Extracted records
┌────────
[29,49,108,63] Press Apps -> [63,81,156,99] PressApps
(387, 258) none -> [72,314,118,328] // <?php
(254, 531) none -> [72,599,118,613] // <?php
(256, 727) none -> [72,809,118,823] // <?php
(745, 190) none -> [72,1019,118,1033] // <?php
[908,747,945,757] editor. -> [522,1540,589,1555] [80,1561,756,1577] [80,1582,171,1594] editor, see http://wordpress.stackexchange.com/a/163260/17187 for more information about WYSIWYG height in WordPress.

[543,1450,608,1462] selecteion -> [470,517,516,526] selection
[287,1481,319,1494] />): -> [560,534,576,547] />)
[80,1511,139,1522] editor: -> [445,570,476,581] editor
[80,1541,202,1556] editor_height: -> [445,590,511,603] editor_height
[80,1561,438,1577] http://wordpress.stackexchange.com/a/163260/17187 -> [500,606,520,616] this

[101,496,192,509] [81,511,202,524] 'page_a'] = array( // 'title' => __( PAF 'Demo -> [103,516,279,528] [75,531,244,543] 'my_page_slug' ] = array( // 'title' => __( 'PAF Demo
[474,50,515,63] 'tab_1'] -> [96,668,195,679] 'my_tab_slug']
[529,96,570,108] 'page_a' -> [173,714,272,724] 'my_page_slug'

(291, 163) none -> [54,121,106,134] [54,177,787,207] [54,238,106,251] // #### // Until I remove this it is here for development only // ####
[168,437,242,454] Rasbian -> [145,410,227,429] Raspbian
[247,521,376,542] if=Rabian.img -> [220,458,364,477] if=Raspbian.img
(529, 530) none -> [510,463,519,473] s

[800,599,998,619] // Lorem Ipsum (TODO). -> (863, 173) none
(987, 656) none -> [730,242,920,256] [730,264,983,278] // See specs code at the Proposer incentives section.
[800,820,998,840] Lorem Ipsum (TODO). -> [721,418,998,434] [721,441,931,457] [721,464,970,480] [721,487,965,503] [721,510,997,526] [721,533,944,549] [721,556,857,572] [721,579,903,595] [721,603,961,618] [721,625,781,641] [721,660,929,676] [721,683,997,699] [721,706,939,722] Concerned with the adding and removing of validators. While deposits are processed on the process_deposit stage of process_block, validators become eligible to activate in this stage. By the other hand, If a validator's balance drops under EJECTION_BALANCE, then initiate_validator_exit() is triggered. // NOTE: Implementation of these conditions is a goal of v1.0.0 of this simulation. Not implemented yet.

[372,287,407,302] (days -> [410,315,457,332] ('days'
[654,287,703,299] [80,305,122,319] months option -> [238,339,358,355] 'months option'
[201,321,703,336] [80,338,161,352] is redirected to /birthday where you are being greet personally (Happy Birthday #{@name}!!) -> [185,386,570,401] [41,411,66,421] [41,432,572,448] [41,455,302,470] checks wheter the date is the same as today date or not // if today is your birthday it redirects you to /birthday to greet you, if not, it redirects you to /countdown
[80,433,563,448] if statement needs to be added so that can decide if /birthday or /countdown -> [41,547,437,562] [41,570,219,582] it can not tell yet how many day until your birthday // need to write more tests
└────────
■ **Task description**
Extract every line containing the string "Raspbian" from the data above.

■ **Answer for this exercise**
[168,437,242,454] Rasbian -> [145,410,227,429] Raspbian
[247,521,376,542] if=Rabian.img -> [220,458,364,477] if=Raspbian.img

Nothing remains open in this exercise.